What the task asks:
Answer these questions about the blog post on school web filters:
1. Besides teaching, what job does the writer hold?
2. What search words set off the filter during Bud Hunt's class discussion?
3. Which two sites are blocked, so the embedded videos on the Math wiki cannot be seen?

Text excerpt:
What to do about filtration? Allow ad hoc distributed filtration!

Do you wrestle publicly?

I have been this week. I’ve been grappling with issues, new ideas, new tools, and a very exciting wiki project. I wrestle with the questions that plague educators everywhere. I wrestle with my good fortune. (And its public because I blog about it!) You see, I am a teacher but also have the good (or not so good) fortune to also be the technology administrator and I control my own filter.

Bud Hunt had a profound comment in the midst of his keynote this week. He was talking about an engaging discussion that he and his students were having about the problem of school violence. As they wrestled with thoughts about how to solve the problem, they began to “ask the Internet.” Immediately when they typed in “school violence” it triggered the filter. Bud says,

“It is frustrating to teach information management when you can’t find answers. Driving into a filter is like driving into a brick wall, it stifles interest in continuing the journey.”
I have control over my filter. If this were my scenario, I would go and allow the search and then after class, promptly turn off the ability to search those questions.

So, let's propose solutions!


I don’t like to complain without proposing solutions. I’ve had countless educators complain that they could only participate in the K12online project from home because it was blocked. Or the Math wiki being done by Jeanne Simpson and Chris Harbeck for the k12wiki project. Their assignment was to find and categorize math videos according to standards. However, Jean can look at the wiki, but because YouTube and Google video are blocked, she cannot see the embedded videos.

Recorded data:
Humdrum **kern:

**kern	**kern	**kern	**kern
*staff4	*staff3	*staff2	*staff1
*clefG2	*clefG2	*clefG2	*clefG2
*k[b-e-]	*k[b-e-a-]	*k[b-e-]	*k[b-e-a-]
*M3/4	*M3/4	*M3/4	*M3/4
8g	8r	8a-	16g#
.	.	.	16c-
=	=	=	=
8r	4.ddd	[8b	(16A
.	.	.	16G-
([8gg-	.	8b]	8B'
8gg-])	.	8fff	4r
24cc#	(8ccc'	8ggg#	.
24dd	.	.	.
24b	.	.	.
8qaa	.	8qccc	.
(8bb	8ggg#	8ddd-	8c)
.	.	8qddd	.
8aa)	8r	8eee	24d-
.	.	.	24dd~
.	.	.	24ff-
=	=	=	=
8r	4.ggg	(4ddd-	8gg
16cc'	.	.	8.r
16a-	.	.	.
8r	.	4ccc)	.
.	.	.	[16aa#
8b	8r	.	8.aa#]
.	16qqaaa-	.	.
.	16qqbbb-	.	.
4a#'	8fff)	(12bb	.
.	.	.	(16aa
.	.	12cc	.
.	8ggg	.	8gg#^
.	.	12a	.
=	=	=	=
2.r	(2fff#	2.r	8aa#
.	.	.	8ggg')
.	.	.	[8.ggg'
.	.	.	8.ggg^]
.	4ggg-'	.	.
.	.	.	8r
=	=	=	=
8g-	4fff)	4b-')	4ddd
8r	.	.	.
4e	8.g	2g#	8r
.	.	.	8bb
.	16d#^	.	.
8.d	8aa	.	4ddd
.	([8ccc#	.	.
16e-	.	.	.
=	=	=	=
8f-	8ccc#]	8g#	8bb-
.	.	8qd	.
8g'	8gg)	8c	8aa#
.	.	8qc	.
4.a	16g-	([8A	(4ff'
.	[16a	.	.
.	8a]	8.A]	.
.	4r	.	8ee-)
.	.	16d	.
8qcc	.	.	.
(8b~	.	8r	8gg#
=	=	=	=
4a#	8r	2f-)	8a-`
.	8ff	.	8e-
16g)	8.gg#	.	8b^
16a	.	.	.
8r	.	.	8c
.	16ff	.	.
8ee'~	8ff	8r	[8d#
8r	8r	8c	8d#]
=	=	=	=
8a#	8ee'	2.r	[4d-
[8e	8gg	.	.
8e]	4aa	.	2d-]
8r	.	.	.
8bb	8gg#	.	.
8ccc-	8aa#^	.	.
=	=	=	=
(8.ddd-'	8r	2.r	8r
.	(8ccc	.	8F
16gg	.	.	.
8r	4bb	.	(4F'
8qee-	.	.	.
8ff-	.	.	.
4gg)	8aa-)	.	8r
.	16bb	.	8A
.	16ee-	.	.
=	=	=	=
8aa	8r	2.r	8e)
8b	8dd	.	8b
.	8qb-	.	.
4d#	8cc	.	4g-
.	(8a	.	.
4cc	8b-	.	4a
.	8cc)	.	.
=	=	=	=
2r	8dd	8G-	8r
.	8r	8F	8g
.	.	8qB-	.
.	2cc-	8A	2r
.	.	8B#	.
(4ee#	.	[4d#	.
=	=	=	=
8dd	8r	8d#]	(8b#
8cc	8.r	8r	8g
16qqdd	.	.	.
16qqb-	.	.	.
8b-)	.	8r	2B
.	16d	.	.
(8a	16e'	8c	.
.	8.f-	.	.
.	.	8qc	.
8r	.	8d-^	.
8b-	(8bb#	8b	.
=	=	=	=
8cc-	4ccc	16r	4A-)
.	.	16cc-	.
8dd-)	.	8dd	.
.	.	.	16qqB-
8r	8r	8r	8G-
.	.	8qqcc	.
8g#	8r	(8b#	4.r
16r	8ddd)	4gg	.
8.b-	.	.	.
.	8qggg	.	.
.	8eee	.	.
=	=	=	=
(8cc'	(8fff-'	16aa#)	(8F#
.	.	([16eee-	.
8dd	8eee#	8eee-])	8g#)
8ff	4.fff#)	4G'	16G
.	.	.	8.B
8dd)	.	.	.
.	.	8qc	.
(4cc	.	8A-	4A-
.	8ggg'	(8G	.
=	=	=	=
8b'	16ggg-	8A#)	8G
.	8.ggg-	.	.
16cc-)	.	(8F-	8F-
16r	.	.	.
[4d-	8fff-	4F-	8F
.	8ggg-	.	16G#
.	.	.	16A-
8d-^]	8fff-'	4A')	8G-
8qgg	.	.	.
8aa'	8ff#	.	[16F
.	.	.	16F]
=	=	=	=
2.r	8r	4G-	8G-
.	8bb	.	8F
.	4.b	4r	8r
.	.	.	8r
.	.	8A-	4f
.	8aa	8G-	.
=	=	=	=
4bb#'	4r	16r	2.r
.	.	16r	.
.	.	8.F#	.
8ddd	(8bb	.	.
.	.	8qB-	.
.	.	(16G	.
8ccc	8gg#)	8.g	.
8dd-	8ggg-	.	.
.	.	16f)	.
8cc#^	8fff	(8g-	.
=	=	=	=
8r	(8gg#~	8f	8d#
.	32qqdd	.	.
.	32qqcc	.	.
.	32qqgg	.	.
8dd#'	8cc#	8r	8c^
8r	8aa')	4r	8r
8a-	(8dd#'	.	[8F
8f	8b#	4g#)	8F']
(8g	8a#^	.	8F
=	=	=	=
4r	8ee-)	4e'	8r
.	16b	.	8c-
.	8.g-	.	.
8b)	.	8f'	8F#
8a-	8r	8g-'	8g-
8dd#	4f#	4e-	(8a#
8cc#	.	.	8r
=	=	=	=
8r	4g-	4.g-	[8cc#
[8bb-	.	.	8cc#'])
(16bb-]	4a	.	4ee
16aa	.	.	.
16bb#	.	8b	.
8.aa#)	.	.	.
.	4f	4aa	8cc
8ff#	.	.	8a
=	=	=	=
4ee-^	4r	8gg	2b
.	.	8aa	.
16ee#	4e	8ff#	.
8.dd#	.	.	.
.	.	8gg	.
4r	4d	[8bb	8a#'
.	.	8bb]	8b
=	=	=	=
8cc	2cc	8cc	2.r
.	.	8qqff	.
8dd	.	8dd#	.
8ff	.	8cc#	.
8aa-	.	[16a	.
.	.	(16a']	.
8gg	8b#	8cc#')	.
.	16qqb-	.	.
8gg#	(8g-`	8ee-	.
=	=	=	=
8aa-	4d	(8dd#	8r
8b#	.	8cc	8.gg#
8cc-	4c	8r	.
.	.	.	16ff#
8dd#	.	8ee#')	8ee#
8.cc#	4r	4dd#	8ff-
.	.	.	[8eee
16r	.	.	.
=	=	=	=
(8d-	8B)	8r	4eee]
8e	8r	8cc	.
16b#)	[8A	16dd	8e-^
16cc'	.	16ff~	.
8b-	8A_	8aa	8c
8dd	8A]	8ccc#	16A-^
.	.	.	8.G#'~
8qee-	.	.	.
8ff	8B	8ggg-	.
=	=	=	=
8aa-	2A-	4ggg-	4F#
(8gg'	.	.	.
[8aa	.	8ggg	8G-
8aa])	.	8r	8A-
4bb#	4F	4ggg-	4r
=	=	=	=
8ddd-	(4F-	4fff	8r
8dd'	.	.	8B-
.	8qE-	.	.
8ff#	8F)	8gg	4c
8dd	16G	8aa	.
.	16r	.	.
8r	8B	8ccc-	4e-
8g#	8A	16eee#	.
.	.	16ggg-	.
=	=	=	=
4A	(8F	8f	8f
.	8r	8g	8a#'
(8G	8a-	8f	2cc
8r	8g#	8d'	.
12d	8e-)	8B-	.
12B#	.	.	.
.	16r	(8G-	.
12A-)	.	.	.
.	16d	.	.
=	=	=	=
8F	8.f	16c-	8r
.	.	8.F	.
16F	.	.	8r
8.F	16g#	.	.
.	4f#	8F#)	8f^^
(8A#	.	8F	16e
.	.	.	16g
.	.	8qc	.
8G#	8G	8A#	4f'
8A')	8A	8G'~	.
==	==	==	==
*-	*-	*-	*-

Solution:
1. Technology administrator.
2. "school violence"
3. YouTube and Google video.